Text section:
★ ★ ★ ★ ★

St. Augustine was already puzzling, in the fourth century, over whether the past was real or unreal. As he famously recounts, in his Confessions, no sooner had he reasoned that if the past exists, it must exist somewhere, than another thought stymied the first: “wherever the past is, if it is there as past, then it no longer is”. The most distinguished philosopher of recent times to assert the past’s unreality is Michael Dummett, for whom it is an application of a more general theory according to which truth is not about how the world objectively is, nor therefore transcends our knowledge, but is a function of present evidence, and so changes with changing evidence. To realists, dismissing this as utterly preposterous, he replies: how then can we know anything about the past since we can never go back. His opponents point to the “truth value links” holding between differently tensed statements made at different times. If I am now giving a talk on truth in Oxford, I know now, without awaiting evidence at this later date, that it will be true in a year’s time that I was giving this talk a year ago. Nothing can surely change that! Dummett replies that this is merely to apply a rule for transforming a present tensed statement, made now, into a past tensed one, envisaged as being made in the future. What makes anyone suppose that thereby they have secured ingress into the past? What they are representing as the past isn’t the past at all, just the present – Sophie giving this talk now. We cannot assume that the transformation, sanctioned now by the truth value link, will hold in the future, when we actually reach it, or hence give us now access to a past, such as it will only be revealed then. This debate, I argue however, is finally inconclusive.

★ ★ ★ ★ ★

Information:
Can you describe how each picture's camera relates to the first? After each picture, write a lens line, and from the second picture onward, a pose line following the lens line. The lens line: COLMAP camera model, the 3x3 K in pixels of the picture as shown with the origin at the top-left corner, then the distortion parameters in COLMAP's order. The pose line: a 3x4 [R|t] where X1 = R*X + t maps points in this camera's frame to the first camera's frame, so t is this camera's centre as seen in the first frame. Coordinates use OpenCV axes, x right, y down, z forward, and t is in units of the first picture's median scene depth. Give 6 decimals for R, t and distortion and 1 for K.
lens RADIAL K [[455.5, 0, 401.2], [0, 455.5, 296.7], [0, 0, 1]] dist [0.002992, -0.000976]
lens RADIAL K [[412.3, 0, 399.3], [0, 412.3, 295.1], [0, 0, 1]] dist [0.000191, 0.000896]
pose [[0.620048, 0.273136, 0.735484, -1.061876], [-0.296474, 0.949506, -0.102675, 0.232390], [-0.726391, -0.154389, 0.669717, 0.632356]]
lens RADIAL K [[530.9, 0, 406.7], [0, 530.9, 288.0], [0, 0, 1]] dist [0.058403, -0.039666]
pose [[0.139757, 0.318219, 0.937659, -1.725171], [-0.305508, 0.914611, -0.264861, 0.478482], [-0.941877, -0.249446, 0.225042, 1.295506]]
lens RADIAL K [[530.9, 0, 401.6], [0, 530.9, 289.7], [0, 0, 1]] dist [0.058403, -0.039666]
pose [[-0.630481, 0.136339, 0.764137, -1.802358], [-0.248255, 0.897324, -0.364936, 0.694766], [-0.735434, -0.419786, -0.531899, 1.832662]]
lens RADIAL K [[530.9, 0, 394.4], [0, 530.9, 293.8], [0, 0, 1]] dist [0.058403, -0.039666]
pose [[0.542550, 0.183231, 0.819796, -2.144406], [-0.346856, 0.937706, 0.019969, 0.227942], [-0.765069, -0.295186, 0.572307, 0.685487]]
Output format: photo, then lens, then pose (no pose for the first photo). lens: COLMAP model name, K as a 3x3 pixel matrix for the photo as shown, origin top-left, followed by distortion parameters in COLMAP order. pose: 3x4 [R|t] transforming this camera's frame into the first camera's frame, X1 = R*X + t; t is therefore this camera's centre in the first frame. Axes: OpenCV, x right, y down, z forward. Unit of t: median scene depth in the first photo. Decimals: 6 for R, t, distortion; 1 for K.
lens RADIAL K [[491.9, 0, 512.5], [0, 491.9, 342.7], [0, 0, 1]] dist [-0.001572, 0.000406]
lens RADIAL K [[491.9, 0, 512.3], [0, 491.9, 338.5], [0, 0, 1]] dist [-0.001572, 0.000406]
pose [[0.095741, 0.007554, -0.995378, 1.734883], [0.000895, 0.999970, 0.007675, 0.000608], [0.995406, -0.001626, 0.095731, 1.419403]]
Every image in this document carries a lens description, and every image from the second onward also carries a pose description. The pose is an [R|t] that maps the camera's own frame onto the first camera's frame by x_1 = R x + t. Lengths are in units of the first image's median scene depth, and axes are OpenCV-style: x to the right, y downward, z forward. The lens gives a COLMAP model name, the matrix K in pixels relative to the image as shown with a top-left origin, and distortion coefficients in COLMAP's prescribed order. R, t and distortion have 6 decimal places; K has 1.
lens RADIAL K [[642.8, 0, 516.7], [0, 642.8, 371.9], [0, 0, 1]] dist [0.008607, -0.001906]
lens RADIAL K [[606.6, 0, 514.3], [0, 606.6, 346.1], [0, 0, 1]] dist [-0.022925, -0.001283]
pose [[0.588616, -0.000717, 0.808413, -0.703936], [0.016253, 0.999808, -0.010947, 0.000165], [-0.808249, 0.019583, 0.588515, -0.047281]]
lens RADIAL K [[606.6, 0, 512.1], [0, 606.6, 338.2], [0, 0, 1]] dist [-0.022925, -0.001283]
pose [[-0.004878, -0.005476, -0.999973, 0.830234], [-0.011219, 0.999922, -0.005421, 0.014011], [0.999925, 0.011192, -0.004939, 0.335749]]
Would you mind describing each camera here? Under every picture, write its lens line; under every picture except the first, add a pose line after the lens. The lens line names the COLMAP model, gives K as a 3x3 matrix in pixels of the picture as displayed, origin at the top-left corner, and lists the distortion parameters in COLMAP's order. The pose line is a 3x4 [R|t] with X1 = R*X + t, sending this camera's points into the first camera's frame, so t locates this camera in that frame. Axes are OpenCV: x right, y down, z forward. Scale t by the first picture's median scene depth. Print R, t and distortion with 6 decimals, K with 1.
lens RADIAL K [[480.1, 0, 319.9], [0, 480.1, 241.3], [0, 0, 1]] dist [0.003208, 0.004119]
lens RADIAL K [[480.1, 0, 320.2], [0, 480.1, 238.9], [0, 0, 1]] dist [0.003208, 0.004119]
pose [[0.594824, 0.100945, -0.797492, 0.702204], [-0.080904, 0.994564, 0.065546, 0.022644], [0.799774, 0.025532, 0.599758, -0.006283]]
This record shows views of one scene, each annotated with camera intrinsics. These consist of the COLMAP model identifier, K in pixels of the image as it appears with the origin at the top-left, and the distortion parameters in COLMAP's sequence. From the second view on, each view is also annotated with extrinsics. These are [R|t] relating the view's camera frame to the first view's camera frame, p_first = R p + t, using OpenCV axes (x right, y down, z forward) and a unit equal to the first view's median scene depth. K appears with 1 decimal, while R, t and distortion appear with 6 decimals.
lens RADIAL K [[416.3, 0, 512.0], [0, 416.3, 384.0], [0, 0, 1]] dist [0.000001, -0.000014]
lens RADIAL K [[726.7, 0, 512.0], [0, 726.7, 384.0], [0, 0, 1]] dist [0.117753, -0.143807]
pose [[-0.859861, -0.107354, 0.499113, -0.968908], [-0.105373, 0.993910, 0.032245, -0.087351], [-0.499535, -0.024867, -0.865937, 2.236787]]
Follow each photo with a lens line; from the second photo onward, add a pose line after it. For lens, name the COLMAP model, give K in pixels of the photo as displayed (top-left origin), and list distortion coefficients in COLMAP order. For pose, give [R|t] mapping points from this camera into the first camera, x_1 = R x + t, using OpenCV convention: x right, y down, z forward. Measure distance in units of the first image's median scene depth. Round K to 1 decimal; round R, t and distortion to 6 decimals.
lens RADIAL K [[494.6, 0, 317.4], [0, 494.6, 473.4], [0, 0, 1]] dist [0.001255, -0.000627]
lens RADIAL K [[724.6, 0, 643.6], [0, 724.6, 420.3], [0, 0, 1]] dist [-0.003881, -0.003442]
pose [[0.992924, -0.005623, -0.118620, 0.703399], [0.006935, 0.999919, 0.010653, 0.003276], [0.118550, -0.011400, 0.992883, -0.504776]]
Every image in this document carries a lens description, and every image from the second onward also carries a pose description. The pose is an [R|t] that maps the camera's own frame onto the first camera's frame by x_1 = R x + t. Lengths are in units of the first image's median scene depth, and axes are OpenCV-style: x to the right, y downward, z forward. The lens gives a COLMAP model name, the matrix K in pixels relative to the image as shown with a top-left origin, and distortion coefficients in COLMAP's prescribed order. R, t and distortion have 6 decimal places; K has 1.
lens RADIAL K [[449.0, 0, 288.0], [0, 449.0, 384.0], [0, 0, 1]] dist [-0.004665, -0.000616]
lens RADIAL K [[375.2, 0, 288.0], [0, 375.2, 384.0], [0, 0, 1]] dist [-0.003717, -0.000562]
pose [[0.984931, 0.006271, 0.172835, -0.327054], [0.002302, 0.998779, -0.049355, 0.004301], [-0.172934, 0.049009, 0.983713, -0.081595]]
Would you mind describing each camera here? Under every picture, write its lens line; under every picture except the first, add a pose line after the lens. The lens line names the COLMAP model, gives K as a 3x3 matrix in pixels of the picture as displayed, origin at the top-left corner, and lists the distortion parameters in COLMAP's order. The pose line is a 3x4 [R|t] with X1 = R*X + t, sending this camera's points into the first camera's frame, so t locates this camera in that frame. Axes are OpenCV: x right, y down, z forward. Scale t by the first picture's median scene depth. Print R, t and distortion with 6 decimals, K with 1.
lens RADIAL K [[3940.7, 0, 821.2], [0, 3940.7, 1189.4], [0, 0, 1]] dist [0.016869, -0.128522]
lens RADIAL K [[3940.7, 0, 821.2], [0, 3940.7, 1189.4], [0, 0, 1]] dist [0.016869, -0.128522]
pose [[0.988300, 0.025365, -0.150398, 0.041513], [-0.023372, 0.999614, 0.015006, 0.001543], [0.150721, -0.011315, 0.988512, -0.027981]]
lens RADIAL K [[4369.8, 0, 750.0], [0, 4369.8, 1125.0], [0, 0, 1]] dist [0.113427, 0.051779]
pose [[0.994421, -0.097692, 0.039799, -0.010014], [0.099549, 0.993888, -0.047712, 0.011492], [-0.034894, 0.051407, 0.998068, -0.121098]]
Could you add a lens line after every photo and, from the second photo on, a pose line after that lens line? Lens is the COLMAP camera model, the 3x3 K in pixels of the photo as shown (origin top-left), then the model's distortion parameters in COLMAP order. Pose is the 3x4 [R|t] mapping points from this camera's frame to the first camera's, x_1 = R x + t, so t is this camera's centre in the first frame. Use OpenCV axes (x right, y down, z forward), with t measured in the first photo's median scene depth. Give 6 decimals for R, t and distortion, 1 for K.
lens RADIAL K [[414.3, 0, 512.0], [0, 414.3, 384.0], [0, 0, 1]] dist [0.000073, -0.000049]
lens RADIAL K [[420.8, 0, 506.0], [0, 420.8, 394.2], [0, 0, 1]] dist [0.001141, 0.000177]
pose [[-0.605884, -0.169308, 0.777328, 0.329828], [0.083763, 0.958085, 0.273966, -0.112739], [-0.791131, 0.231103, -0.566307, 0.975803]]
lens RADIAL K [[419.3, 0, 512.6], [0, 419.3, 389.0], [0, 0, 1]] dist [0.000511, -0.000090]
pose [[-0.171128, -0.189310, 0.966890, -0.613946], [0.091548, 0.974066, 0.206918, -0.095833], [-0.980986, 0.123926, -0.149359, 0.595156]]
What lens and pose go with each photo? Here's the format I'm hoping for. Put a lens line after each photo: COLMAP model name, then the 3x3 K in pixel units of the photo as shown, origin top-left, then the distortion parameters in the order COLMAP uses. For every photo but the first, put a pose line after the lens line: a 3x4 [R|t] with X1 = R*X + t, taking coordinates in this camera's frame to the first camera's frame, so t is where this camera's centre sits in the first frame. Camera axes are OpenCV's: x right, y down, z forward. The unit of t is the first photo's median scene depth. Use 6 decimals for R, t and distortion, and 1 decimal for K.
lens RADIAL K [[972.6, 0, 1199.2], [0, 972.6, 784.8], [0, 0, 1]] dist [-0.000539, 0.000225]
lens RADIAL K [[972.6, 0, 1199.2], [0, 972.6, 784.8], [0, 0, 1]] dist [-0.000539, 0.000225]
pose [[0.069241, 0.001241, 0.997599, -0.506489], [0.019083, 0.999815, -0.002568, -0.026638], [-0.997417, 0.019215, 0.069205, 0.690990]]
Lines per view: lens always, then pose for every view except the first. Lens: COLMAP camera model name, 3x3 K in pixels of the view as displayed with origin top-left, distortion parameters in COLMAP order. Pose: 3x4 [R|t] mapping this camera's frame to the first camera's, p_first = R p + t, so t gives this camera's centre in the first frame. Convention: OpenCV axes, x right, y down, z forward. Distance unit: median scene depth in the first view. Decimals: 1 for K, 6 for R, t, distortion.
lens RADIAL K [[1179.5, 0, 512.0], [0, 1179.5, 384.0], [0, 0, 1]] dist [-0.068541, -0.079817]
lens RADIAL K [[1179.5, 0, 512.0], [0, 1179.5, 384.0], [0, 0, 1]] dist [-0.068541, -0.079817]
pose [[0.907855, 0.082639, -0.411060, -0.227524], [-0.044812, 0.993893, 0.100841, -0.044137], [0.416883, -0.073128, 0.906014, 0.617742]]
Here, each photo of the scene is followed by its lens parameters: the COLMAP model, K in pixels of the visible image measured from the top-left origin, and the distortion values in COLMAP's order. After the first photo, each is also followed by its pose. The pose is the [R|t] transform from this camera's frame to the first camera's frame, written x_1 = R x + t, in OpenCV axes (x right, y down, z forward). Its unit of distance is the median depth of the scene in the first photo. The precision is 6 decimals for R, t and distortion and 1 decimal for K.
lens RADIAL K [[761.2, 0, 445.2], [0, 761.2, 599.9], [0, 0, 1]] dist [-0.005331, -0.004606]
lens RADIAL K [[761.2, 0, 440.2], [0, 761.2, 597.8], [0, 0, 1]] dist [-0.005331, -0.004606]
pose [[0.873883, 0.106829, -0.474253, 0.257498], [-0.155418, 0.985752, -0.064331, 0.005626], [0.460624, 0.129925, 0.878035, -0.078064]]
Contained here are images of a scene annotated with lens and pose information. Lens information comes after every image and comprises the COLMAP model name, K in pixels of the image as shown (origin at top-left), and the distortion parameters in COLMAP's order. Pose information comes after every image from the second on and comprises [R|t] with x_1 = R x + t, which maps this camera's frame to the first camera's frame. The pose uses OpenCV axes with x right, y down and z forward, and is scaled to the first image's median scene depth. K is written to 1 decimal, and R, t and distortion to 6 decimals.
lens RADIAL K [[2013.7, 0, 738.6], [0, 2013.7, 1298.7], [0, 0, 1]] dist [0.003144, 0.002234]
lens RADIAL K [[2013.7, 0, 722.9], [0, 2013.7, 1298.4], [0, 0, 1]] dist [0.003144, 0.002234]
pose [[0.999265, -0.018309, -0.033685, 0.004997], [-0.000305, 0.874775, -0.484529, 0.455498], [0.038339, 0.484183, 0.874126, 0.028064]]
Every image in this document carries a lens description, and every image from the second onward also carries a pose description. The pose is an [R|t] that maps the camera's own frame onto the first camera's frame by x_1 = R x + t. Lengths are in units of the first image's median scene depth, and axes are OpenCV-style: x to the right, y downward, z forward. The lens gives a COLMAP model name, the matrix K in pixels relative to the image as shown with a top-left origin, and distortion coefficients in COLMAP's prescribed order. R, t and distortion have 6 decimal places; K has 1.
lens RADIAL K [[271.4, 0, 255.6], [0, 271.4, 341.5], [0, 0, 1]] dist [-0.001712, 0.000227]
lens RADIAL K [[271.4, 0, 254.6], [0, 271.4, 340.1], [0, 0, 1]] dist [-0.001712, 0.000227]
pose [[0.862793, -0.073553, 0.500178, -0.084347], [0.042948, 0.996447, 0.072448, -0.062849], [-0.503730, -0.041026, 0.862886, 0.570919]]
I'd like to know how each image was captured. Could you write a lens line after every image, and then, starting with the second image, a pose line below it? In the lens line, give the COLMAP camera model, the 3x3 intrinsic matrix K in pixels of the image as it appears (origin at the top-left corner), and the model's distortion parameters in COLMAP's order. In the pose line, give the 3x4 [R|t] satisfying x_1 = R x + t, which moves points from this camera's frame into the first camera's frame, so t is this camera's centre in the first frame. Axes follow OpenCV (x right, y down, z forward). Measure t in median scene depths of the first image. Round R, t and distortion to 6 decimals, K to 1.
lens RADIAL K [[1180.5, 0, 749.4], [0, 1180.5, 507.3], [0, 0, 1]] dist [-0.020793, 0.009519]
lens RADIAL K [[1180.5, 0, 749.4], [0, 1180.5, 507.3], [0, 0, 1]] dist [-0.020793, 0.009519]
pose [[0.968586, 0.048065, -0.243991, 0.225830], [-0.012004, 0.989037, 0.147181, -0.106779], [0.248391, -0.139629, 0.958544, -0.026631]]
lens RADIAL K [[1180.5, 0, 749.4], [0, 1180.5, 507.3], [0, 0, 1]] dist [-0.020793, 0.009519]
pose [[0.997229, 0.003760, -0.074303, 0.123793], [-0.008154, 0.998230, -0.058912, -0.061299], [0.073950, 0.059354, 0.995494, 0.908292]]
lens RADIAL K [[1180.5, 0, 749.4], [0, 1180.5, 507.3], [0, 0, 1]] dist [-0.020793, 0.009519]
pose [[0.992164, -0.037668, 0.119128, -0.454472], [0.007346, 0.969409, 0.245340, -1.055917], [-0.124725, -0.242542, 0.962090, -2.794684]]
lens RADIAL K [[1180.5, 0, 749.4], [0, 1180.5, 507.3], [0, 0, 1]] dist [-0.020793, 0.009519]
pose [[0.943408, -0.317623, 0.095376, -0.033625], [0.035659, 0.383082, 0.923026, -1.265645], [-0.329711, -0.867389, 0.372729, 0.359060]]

★ ★ ★ ★ ★

Task objective:
Answer these questions using the text on the reality of the past, putting each answer on its own numbered line.
1. In which century was St. Augustine puzzling over whether the past was real or unreal?
2. Under Dummett's theory, truth is a function of what?
3. In which city is the talk on truth being given?
The records are separate material with no connection to the text on the reality of the past.

Answer to this task:
1. The fourth century.
2. Present evidence.
3. Oxford.